Pour l’économiste Anne-Laure Delatte, auteure de l’ouvrage « L’État droit dans le mur » (Fayard, 2023), « c’est formidable de lancer un débat sur les impôts, car les impôts sont au cœur du contrat social. Cependant, les données présentées sur le site du gouvernement ne sont pas complètes. Cela pose un vrai problème. Au mieux, on peut leur reprocher de donner une mauvaise information, au pire, les citoyens peuvent avoir l’impression que l’État leur cache des choses. »
Il est vrai que les données présentées sur le site datent de 2019. Le gouvernement justifie ces chiffres par le fait que la crise sanitaire « a provoqué une déformation de la structure des dépenses publiques ». Pourtant, lorsqu’on se plonge dans le détail des dépenses, le chèque énergie, lancé en 2022, ou encore l’aide sur le prix du carburant figurent dans la liste.
Des décalages importants entre attentes des citoyens et politique budgétaire
Anne-Laure Delatte constate un autre écueil dans le détail des dépenses. En effet, les exonérations fiscales accordées aux entreprises ne figurent nulle part, alors même qu’elles ont beaucoup augmenté lors des quarante dernières années. « Les aides publiques aux entreprises représentent 190 milliards d’euros par an en moyenne depuis 2010, soit 8,5 % du PIB, selon les données récoltées dans le cadre de mon livre. En comparaison, les dépenses publiques d’éducation représentent 5,5 % du PIB. En plus, aucun objectif de rentabilité n’est réclamé aux entreprises en contrepartie de ces aides. Cela ne figure pas dans le budget de l’État et il s’agit d’une omission importante. »
Quant à savoir si les citoyens adhéreraient davantage à la politique budgétaire s’ils bénéficiaient de plus d’informations sur la répartition des fonds publics, l’économiste n’en est pas si sûre. « D’un côté, l’État consacre 37 milliards d’euros à l’environnement avec son budget vert, mais de l’autre, il dépense 190 milliards pour aider des entreprises qui sont le plus souvent dans des secteurs d’activité à fortes émissions de carbone. C’est un non-sens. » D’après elle, si les contribuables bénéficiaient de ces informations, ils ne seraient probablement pas d’accord avec la manière dont le budget est réparti.

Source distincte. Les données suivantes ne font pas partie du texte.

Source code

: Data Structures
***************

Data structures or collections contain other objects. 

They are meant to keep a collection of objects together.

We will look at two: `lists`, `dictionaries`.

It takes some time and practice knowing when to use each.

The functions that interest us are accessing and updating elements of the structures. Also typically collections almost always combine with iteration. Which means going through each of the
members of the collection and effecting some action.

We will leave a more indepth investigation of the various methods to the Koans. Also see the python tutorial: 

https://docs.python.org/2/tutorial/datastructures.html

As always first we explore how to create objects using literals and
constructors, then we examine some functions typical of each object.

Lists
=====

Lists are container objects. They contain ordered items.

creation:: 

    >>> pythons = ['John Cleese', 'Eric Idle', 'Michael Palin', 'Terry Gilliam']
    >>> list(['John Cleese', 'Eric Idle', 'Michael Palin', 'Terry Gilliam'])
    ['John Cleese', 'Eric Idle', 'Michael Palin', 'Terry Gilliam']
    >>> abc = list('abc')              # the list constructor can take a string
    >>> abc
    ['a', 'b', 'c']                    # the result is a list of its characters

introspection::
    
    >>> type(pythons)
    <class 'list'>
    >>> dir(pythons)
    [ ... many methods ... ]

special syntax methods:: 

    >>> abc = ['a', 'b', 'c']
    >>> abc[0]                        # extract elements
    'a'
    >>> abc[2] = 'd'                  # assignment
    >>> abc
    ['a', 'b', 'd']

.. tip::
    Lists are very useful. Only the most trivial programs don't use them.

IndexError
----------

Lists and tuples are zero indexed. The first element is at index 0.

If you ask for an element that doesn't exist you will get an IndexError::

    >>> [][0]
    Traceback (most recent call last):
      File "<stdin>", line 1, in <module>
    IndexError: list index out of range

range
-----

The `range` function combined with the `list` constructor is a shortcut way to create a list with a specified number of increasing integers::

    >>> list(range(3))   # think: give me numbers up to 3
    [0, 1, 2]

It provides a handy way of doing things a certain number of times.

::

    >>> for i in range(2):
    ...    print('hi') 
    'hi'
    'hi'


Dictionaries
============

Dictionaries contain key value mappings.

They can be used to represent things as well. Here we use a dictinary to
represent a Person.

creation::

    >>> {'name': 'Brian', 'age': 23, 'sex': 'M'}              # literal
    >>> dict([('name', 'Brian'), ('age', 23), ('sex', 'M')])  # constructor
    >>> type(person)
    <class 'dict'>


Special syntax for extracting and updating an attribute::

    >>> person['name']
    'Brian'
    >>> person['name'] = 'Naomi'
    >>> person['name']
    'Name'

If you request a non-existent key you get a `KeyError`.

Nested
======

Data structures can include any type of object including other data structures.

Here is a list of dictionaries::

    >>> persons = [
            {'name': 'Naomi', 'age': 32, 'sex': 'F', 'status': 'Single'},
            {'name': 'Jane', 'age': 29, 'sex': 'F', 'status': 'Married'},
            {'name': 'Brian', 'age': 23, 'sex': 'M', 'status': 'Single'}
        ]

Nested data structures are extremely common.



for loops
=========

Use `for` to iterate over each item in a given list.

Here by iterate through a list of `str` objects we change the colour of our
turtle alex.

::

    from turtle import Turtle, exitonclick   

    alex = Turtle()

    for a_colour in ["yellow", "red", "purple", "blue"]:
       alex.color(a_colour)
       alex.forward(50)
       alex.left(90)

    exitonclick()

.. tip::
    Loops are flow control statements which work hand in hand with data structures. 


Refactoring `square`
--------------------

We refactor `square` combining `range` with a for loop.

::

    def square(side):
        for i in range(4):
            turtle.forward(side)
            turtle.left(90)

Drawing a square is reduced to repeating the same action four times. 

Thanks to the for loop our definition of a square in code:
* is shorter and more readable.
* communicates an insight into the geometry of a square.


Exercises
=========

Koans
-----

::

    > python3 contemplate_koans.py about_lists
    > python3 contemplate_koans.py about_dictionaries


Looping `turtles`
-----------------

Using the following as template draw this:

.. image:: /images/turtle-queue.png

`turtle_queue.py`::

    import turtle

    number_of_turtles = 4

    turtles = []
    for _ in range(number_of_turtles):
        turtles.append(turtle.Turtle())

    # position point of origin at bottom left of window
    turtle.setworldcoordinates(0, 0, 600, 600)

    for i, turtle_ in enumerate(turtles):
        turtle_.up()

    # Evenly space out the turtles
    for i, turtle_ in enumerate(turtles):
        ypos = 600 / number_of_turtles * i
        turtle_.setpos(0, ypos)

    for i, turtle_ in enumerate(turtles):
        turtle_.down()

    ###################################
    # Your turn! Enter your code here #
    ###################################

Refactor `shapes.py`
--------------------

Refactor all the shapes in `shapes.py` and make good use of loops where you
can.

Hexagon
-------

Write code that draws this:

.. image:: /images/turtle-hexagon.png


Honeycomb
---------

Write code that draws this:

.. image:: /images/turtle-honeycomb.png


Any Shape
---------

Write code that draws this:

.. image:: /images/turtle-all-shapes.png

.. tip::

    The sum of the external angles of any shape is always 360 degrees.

Pour ce qui est de l’utilité de cette consultation auprès des contribuables, Anne-Laure Delatte souligne que l’échantillon des répondants n’est pas représentatif. « Ce sont des personnes qui s’intéressent déjà aux impôts, puisque le questionnaire repose sur un système de réponses volontaires. De plus, on peut y répondre plusieurs fois car aucune identification n’est requise. La méthode manque de rigueur scientifique, ce qui peut faire penser qu’il s’agit surtout d’un coup de communication de la part du gouvernement. »
Rendez-vous à l’été pour savoir ce que le gouvernement compte faire des données récoltées.